Encana Corp. is opening the door to investment in the natural gas giant's smaller projects with a pioneering joint venture with a U.S. gas distributor.
The Public Utility Commission of Oregon approved a deal for Northwest Natural Gas Co. to spend $250-million (U.S.) to buy a stake in Encana's Jonah field in Wyoming. The venture marks the first time the Canadian company has joined hands with one of its customers, and Encana is negotiating a number of similar agreements with potential partners that would allow natural gas distribution and storage companies to invest in its projects.
The partnership highlights how natural gas companies are finding ways to keep their projects on track without having to invest millions of their own cash as gas prices languish. The Northwest deal, for example, will allow Encana to drill dozens of wells on a property that otherwise may not receive funding because numerous other plays under the Calgary-based company's control are more lucrative. In turn, Encana will be able to make use of the infrastructure it has already built at Jonah, easing the pressure to slow down production.
Encana executive vice-president Renee Zemljak said her company hopes that Oregon's regulatory approval will "enlighten others" to follow that state's example. Encana, for example, has been working with lawmakers in Colorado to allow other partnerships to proceed, the Denver-based executive said.
Encana is negotiating a number of similar deals, Ms. Zemljak said. The Jonah field, she said, made sense because existing infrastructure linking natural gas to consumers already exists. Encana's Horn River play in British Columbia could soon be linked in a similar fashion.

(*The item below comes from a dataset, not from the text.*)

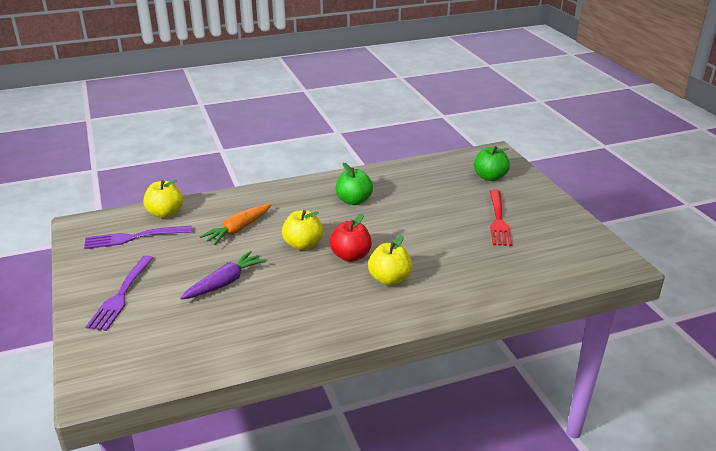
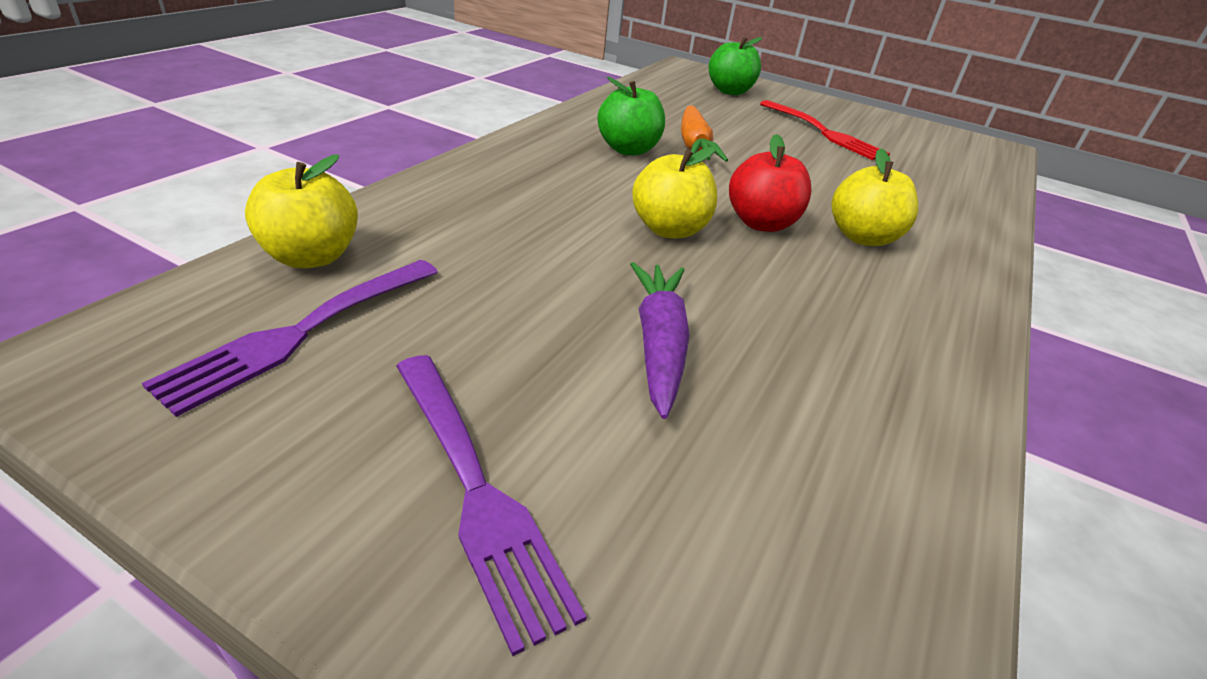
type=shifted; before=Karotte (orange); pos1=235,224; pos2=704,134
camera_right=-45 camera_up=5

Northwest earlier this year signed an agreement with Encana stipulating that Northwest will pay about $250-million (U.S.) over five years in exchange for a slice of the natural gas the Canadian company churns out at its Jonah field in Wyoming. Northwest's investment will give it access to a share of production lasting roughly 30 years. Encana waited until regulatory approval came before announcing the deal.
Northwest expects the arrangement, which will cover between 8 and 10 per cent of its total natural gas needs, will give it 93 billion cubic feet at a price of about $5.15 per thousand cubic feet over the life of the deal. The partnership is a unique way to give Northwest the chance to lock-in long-term contracts rather than short-term hedges that can backfire when the price of natural gas is unstable. The natural gas distribution and storage company expects that the net present value of savings to customers will be more that $50-million over the lifetime of the investment.
Oregon's regulator had to weigh how the deal would affect customers of the gas utility. Northwest was able to persuade the commission that the long-term nature of the deal would smooth out some of the volatility in natural gas prices, as well as secure supply, to the benefit of customers, said Bob Valdez, a spokesman for the commission.
Encana's joint venture with Northwest, and the others it is pursuing, are minor compared with the company's recently announced $5.4-billion partnership with PetroChina International Investment Co. Ltd.
Utilities do not have substantial amounts of cash to work with. For this deal, Northwest will pay about $45-million to $55-million per year over five years, which will cover Encana's expected drilling costs for dozens of wells on about 777 hectares, the pair said in a statements.